Making water while the sun shines

Read time 3min 50sec
Cody Friesen, Zero Mass Water CEO, and US consul general, Virginia Blaser, in front of an array of SOURCE Hydropanels at the Vineyard Hotel in Cape Town.
Cody Friesen, Zero Mass Water CEO, and US consul general, Virginia Blaser, in front of an array of SOURCE Hydropanels at the Vineyard Hotel in Cape Town.

Zero Mass Water is looking to make drinking water an unlimited resource. The company, already active in countries ranging from India and Australia to Mexico and Jordan, this week added South Africa to that list.

Speaking at the official launch of Zero Mass Water in Cape Town on Tuesday, the company's founder and CEO, Cody Friesen, explained he came up with this business idea when he was looking for innovative ways to convert renewable energy into resources.

"We still basically live in the Roman Era when it comes to water. We hope for this stuff to fall from the sky or pray to the rain gods. We then wait for it to soak into the ground, pump it, treat it and flow it downhill to our homes. With this in mind, we set out to create a leapfrog technology," he noted.

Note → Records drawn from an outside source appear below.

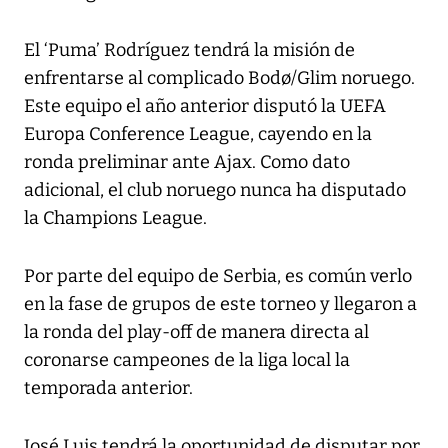
El ‘Puma’ Rodríguez tendrá la misión de
enfrentarse al complicado Bodø/Glim noruego.
Este equipo el año anterior disputó la UEFA
Europa Conference League, cayendo en la
ronda preliminar ante Ajax. Como dato
adicional, el club noruego nunca ha disputado
la Champions League.
Por parte del equipo de Serbia, es común verlo
en la fase de grupos de este torneo y llegaron a
la ronda del play-off de manera directa al
coronarse campeones de la liga local la
temporada anterior.
José Luis tendrá la oportunidad de disputar por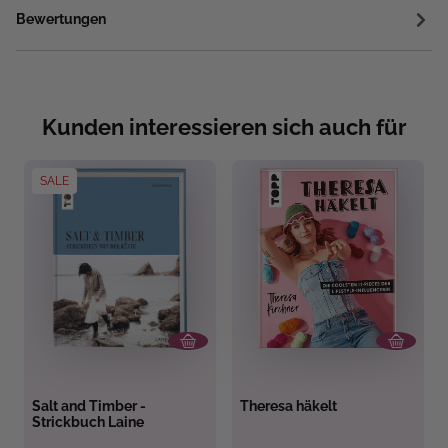
Bewertungen
Kunden interessieren sich auch für
SALE
Salt and Timber -
Theresa häkelt
Strickbuch Laine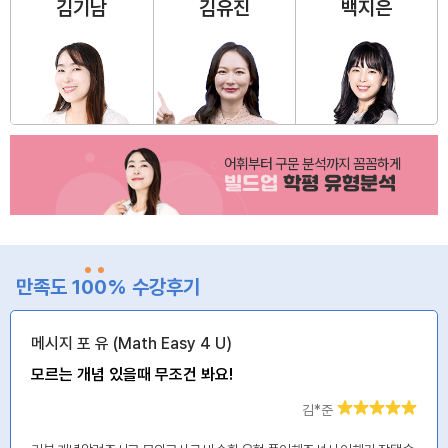
김기남
김유진
백지은
어휘부터 구문 분석까지 꼼꼼하게
빌드업
학평 유형분석
만족도 1
0
0
% 수강후기
메시지 포 유 (Math Easy 4 U)
모르는 개념 있을때 무조건 봐요!
김*준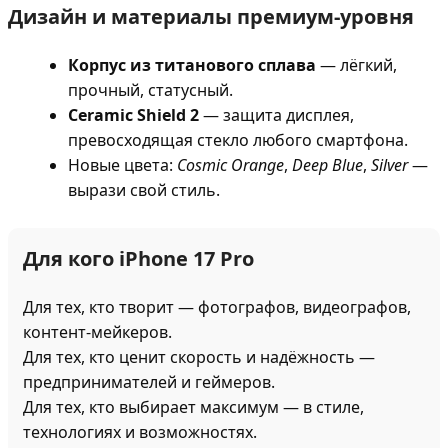
Дизайн и материалы премиум-уровня
Корпус из титанового сплава
— лёгкий,
прочный, статусный.
Ceramic Shield 2
— защита дисплея,
превосходящая стекло любого смартфона.
Новые цвета:
Cosmic Orange
,
Deep Blue
,
Silver
—
вырази свой стиль.
Для кого iPhone 17 Pro
Для тех, кто творит — фотографов, видеографов,
контент-мейкеров.
Для тех, кто ценит скорость и надёжность —
предпринимателей и геймеров.
Для тех, кто выбирает максимум — в стиле,
технологиях и возможностях.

"The most constrained resource we face, around the world, is drinking water. It is probably humanity's greatest challenge."

Using his experience in the renewable energy space and background in materials science, he created SOURCE, a solar panel, or "hydropanel", that instead of making electricity produces pure water from sunlight and air. "You set up the panel, the sun comes up and you start making water."

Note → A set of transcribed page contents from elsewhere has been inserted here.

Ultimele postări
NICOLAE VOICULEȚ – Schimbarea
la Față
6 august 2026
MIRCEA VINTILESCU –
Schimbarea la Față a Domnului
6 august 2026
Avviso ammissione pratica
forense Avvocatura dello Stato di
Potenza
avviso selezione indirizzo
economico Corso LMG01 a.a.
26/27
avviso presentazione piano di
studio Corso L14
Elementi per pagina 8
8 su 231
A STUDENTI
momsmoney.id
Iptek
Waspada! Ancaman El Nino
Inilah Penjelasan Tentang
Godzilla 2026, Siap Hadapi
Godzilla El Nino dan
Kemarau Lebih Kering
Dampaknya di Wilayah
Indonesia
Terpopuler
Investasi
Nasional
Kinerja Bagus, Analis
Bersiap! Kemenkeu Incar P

Making use of hygroscopic materials, which tend to absorb water from the air under various conditions, they used solar energy to push up the relative humidity in the air, creating condensation. They then harvest this water, filter it and connect it to your tap.

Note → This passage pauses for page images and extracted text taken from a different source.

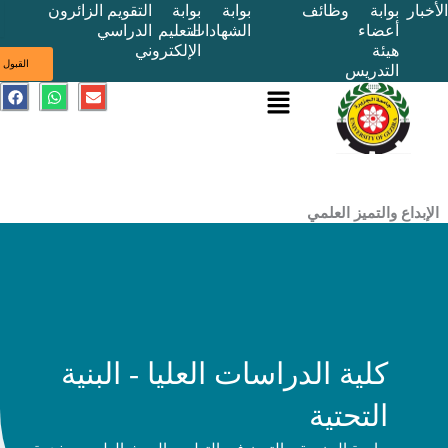
بوابة
وظائف
بوابة
بوابة
التقويم
الزائرون
أعضاء
الشهادات
التعليم
الدراسي
هيئة
الإلكتروني
ى
القبول
التدريس
القائمة
E
W
F
a
h
n
c
a
v
e
t
e
b
s
l
o
a
o
o
p
p
k
p
e
ع والتميز العلمي
كلية الدراسات العليا - البنية
التحتية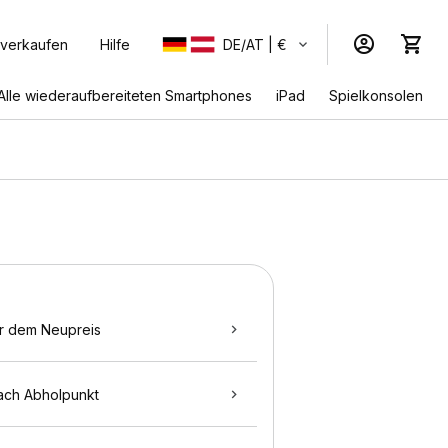
 verkaufen
Hilfe
DE/AT | €
Alle wiederaufbereiteten Smartphones
iPad
Spielkonsolen
r dem Neupreis
ach Abholpunkt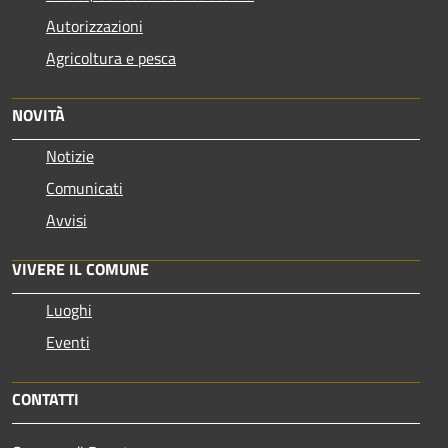
Autorizzazioni
Agricoltura e pesca
NOVITÀ
Notizie
Comunicati
Avvisi
VIVERE IL COMUNE
Luoghi
Eventi
CONTATTI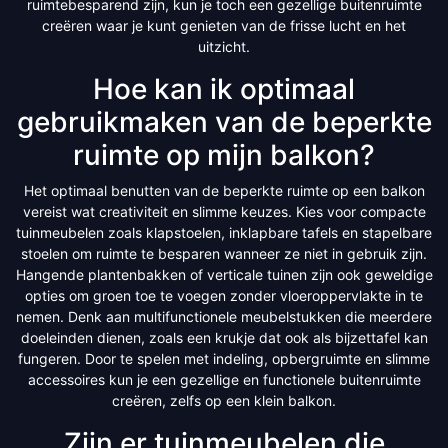
ruimtebesparend zijn, kun je toch een gezellige buitenruimte
creëren waar je kunt genieten van de frisse lucht en het
uitzicht.
Hoe kan ik optimaal
gebruikmaken van de beperkte
ruimte op mijn balkon?
Het optimaal benutten van de beperkte ruimte op een balkon
vereist wat creativiteit en slimme keuzes. Kies voor compacte
tuinmeubelen zoals klapstoelen, inklapbare tafels en stapelbare
stoelen om ruimte te besparen wanneer ze niet in gebruik zijn.
Hangende plantenbakken of verticale tuinen zijn ook geweldige
opties om groen toe te voegen zonder vloeroppervlakte in te
nemen. Denk aan multifunctionele meubelstukken die meerdere
doeleinden dienen, zoals een krukje dat ook als bijzettafel kan
fungeren. Door te spelen met indeling, opbergruimte en slimme
accessoires kun je een gezellige en functionele buitenruimte
creëren, zelfs op een klein balkon.
Zijn er tuinmeubelen die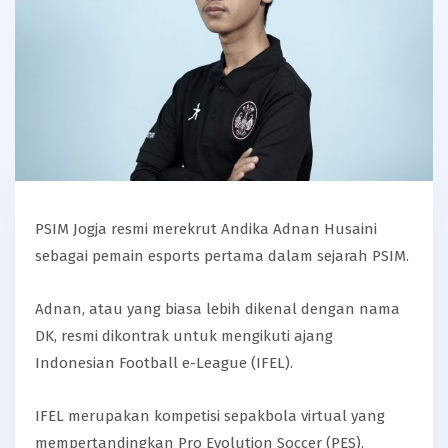
PSIM Jogja resmi merekrut Andika Adnan Husaini
sebagai pemain esports pertama dalam sejarah PSIM.
Adnan, atau yang biasa lebih dikenal dengan nama
DK, resmi dikontrak untuk mengikuti ajang
Indonesian Football e-League (IFEL).
IFEL merupakan kompetisi sepakbola virtual yang
mempertandingkan Pro Evolution Soccer (PES).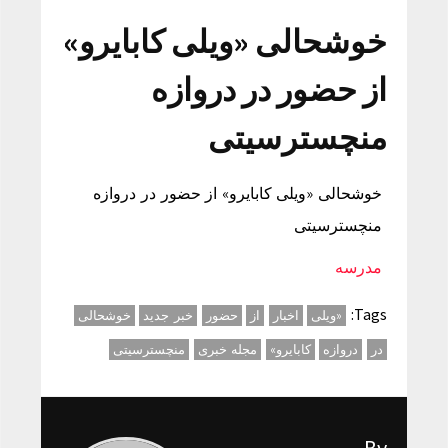
خوشحالی «ویلی کابایرو»
از حضور در دروازه
منچسترسیتی
خوشحالی «ویلی کابایرو» از حضور در دروازه
منچسترسیتی
مدرسه
Tags:
«ویلی
اخبار
از
حضور
خبر جدید
خوشحالی
در
دروازه
کابایرو»
مجله خبری
منچسترسیتی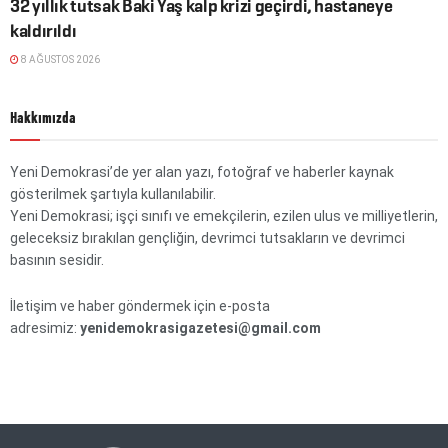
32 yıllık tutsak Baki Yaş kalp krizi geçirdi, hastaneye
kaldırıldı
8 AĞUSTOS 2026
Hakkımızda
Yeni Demokrasi’de yer alan yazı, fotoğraf ve haberler kaynak
gösterilmek şartıyla kullanılabilir.
Yeni Demokrasi; işçi sınıfı ve emekçilerin, ezilen ulus ve milliyetlerin,
geleceksiz bırakılan gençliğin, devrimci tutsakların ve devrimci
basının sesidir.
İletişim ve haber göndermek için e-posta
adresimiz:
yenidemokrasigazetesi@gmail.com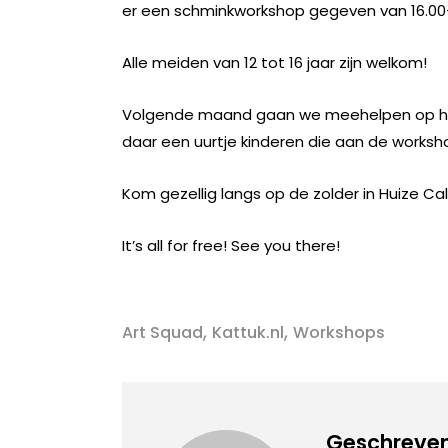
er een schminkworkshop gegeven van 16.00-
Alle meiden van 12 tot 16 jaar zijn welkom!
Volgende maand gaan we meehelpen op het
daar een uurtje kinderen die aan de work
Kom gezellig langs op de zolder in Huize C
It’s all for free! See you there!
,
,
Art Squad
Kattuk.nl
Workshops
Geschreven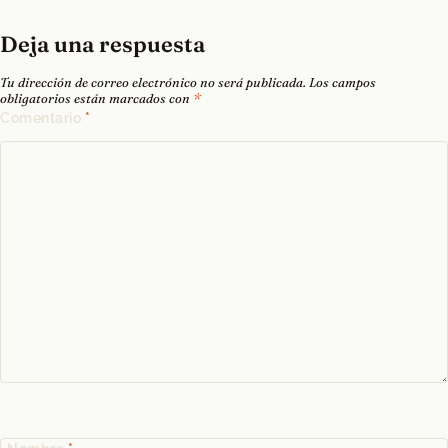
Deja una respuesta
Tu dirección de correo electrónico no será publicada.
Los campos
obligatorios están marcados con
*
Comentario
*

"Effectively, we're just distilling the air. Storing solar energy in a glass."

The panels are infrastructure-independent and were created in such a way that you can string together as many as you want. A normal family home will need about two, while a school or hotel would require a larger installation. Each panel produces around two to five litres of pure drinking water per day, and has a lifespan of roughly 15 years.

From a maintenance and upkeep perspective, Friesen explained that all panels are connected via Amazon Web Services to a central network operating centre so that the Zero Mass team can keep tabs on how each panel is performing in real-time.

There is also a SOURCE app that customers can access to track exactly how much water they have available. The app provides a running tally of how many fewer plastic bottles people have purchased by using this system.

Friesen believes this is a huge selling point for SOURCE, as users no longer have to buy their drinking water and won't be contributing to the amount of plastic being produced. "Did you know that about a half a trillion litres of bottled water are sold every year? This adds up to a huge amount of plastic and let's not forget the carbon emissions that go into bottling and distributing this bottled water."

The applications for this system reach beyond residential and commercial use, he pointed out. "We were actually one of the first potable water suppliers to arrive in Puerto Rico after Hurricane Maria last year. We were able to drop in and install panels to help those folks. Because we can show up, because there is no infrastructure required, we can easily provide potable water in those kinds of disaster situations." On the other end of the spectrum, the system is also being used in the arid Sonoran Desert to provide drinking water for animals, he continued.

With the high cost and environmental damage of bottled water, we need a better alternative. "Our system provides a daily supply of delicious, high-quality drinking water while offsetting the carbon footprint of bottled water," he concluded. "With renewable water made on-site, SOURCE offers an infrastructure-free and cost-saving alternative to bottled water, without the hassle or logistics of purchasing and delivering it."

The cost for a single panel is roughly R30 000, with a two-panel array recommended for a normal residential home.